Saturday, January 23, 2010

Why Scott Brown Won

Congratulations to Massachusetts Senator-Elect Scott Brown. He is a smart, capable politician, and I hope he will be a great Senator.

For the past few days, I have been listening to many political pundits note how it took "the perfect storm" for Senator Brown to win. His opponent, Martha Coakley, had the institutional advantage. Democrats outnumber Republicans 3-to-1. This is Massachusetts, for heaven's sake. There hasn't been a Republican Senator here since... well I can't remember. And finally, we're talking about Senator Kennedy's seat. Why would voters elect someone who would counter the late Senator's life-long mission---universal health care?

For the final debate of the campaign, held yards away from the Kennedy Library on the campus of UMASS Boston, organizers asked David Gergen, political strategist and former aide to Presidents both Republican and Democrat, to moderate. The choice seemed strange to me. Certainly Gergen is politically smart. I have listened to his wise commentary many a night on CNN. However, Gergen is a political insider. I doubt he spent time talking to large numbers of Massachusetts voters before the debate. Like other analysts (and on many occasions, me), he gets caught up in the political horse race at the expense of commenting on the pulse of the public.

David Gergen, in my opinion, sealed the victory for Scott Brown during the debate. At the very least, the moment encapsulated why Brown won.

In asking Brown a question about the health care debate in Washington, Gergen turned to face Brown and, rather incredulously, noted "you're talking opposing health care reform as a Senator from Massachusetts... [dramatic pause and with emphasis] Ted Kennedy's seat."

"With all due respect," Brown quickly retorted. "This is not Ted Kennedy's seat, nor anyone else's seat. This is the people's seat."

I admit that many Massachusetts Democrats feel safe on this side of the "Blue Curtain." We often speak with hubris about the Democratic majority here. And while I don't really think that hubris showed in this race (except perhaps breeding complacency), that hubris certainly was portrayed by the media.
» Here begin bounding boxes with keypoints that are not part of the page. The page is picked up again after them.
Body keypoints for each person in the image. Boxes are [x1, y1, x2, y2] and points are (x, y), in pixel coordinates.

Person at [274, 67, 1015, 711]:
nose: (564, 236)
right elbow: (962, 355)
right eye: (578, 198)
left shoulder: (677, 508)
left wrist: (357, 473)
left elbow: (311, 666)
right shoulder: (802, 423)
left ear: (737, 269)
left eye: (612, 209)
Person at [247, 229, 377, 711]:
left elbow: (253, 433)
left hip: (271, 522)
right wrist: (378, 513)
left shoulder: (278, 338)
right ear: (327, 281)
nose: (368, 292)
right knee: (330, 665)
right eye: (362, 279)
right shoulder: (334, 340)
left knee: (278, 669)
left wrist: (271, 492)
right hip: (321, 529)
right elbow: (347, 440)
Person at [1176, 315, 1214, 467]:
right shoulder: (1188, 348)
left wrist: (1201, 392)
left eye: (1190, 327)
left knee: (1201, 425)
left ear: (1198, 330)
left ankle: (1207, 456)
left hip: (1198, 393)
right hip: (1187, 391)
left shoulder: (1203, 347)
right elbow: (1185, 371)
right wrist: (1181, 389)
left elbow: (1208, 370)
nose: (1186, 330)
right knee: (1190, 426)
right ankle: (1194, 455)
Gergen's question was in some ways offensive to all Massachusetts voters. I am a Democrat, but that doesn't blind me in the ballot box. I would imagine most other Democrats are not similarly naive to the issues and debates of any given race. The days of the party lever are over. Better than 20-percent of Democrats voted for Scott Brown this past Tuesday. I bet many of them were swayed by Gergen's hubris; they might have voted for Brown to spite the moderator and all others who feel Democrats here are naive to the challenges facing our country.

Everyone is hurting right now. Democrats understand that as much as anyone. I haven't enjoyed reading stories in Newsweek and BusinessWeek that say workers in my generation should look forward to years of less and less benefits and longer and longer hours, without wage increases that match inflation. We are frustrated.
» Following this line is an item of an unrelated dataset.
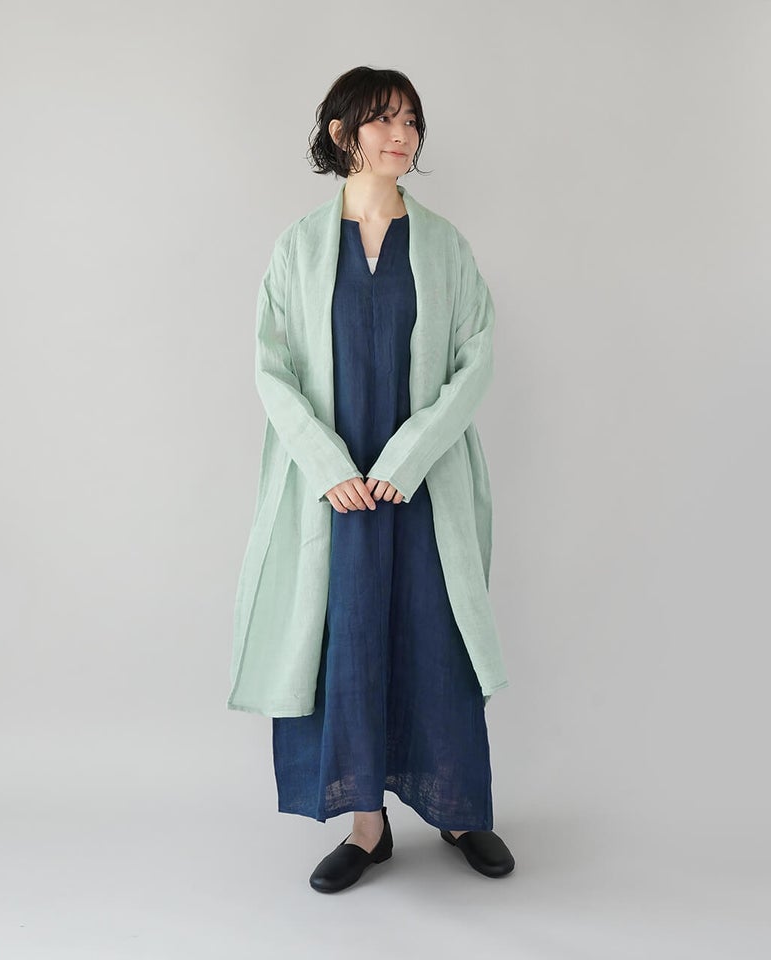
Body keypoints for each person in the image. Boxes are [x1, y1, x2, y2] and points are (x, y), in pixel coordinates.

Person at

Enter into this environment an election in which everyone-- including David Gergen-- just assumes Ted Kennedy's seat will go to a Democrat. The populist frustration boiled over, among independents and many Democrats.

Enter into this environment a candidate, Martha Coakley, who until the final weekend just didn't really seem to be working very hard.

Enter into this environment a candidate, Scott Brown, who jammed his schedule---meeting with regular voters---and whose pick-up truck symbolized the common person.

The perfect storm in Massachusetts was created by universal frustration and a reaction to the conventional wisdom---that because Massachusetts is a blue state, it doesn't matter. That this election doesn't matter. That the voters don't matter.

Well, we matter. And even though I voted for Martha Coakley, there's no doubt the nation was listening even to me this past Tuesday. Fundamentally, it's just another example of how our democracy is indeed working.